There are however instances where employees are unwilling to speak about their personal needs at work. The results of our recent research supports this – we found that one in every three working people in the UK do not feel comfortable talking about their problems while at work.
Closed cultures where employees refrain from sharing their problems make it increasingly difficult for employers to notice when someone is in need of support. Our research discovered that one in five would be unable to identify a colleague who was experiencing stress at work. That percentage is far too high. If employees’ peers cannot notice when they’re experiencing stress, it’s even less likely that the individual will reach out for support.
In order to reverse this, organisations must foster a culture of openness. There are several ways to do this. On a basic level, managers need to make it very clear to their team that any challenges to wellbeing will not affect their positions in their respective organisations. They should, in fact, encourage the opposite. People who tell their employers more about their needs will avoid burnout and other problems that might force them to stop work.
Companies should also draw employees away from the traditional hierarchical structures to discuss their lives. People tend to connect their managers with their work; pairing them with mentors or buddies from other parts of the business can work better. They may feel more comfortable sharing their concerns without the fear that their revelations might affect their status at work.

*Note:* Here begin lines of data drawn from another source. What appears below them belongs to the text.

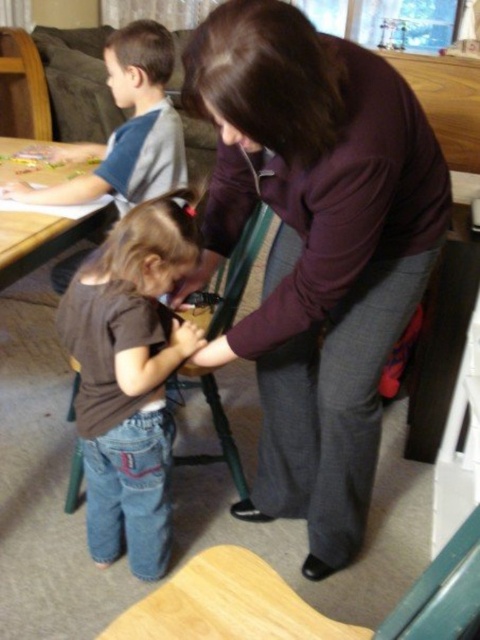
Question: Where is purple matte sweater at center located in relation to brown denim jeans at lower left in the image?

Choices:
 (A) above
 (B) below

Answer: (A)

Question: Among these objects, which one is nearest to the camera?

Choices:
 (A) wooden table at left
 (B) gray-blue t-shirt at upper left
 (C) brown denim jeans at lower left

Answer: (C)

Question: Where is purple matte sweater at center located in relation to wooden table at left in the image?

Choices:
 (A) left
 (B) right

Answer: (B)

Question: Among these points, which one is nearest to the camera?

Choices:
 (A) (271, 148)
 (B) (153, 33)
 (C) (92, 301)
 (D) (3, 282)

Answer: (A)

Question: Does gray-blue t-shirt at upper left have a larger size compared to wooden table at left?

Choices:
 (A) yes
 (B) no

Answer: (B)

Question: Which object appears farthest from the camera in this image?

Choices:
 (A) purple matte sweater at center
 (B) wooden table at left
 (C) gray-blue t-shirt at upper left
 (D) brown denim jeans at lower left

Answer: (C)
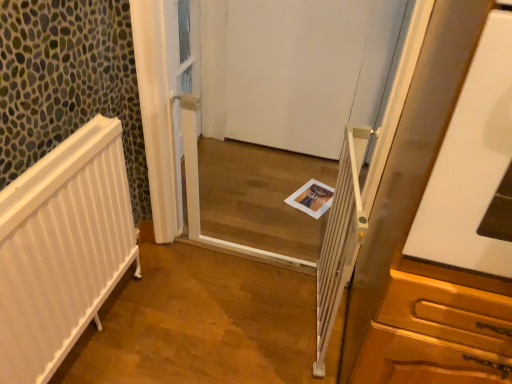
What are the coordinates of `free point below white matte radiator at left (from a real-world perspective)` in the screenshot? It's located at (96, 329).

Why employers should enable flexible working
Once an organisation’s working culture has become more open, its leadership team will be able to better identify their employees’ pain points. They can then introduce effective solutions. There is, however, a broad solution that employers can introduce now to place the power in their employees’ hands. It removes the need to identify them in the first place, so employees can make decisions for themselves.
That solution is flexible working, and it directly addresses one of the biggest problems in workplace culture today: Stress. One third of participants in our study labelled ‘maintaining a work/life balance’ as the most stressful thing about work. It’s clear that UK workers feel a lack of flexibility in their working week and want more power to choose.
Employers can allow more ‘flexible working’ arrangements in several ways, and there is no one set arrangement that will work for every organisation. It’s important to remember that any new arrangement can begin as a trial too. Many employers fear even trying a new arrangement in case it affects company productivity in the long term, but it doesn’t need to be a long-term commitment from the offset.
Employers must recognise that mental health in the workplace has become as much their responsibility as it is a personal one. It’s imperative that they foster an open working culture if employees are to feel comfortable sharing their problems – those problems will then become easier to identify and address. But they shouldn’t wait until more specific problems become apparent. Introducing flexible working that gives employees more power over their working lives can be quick and just as effective.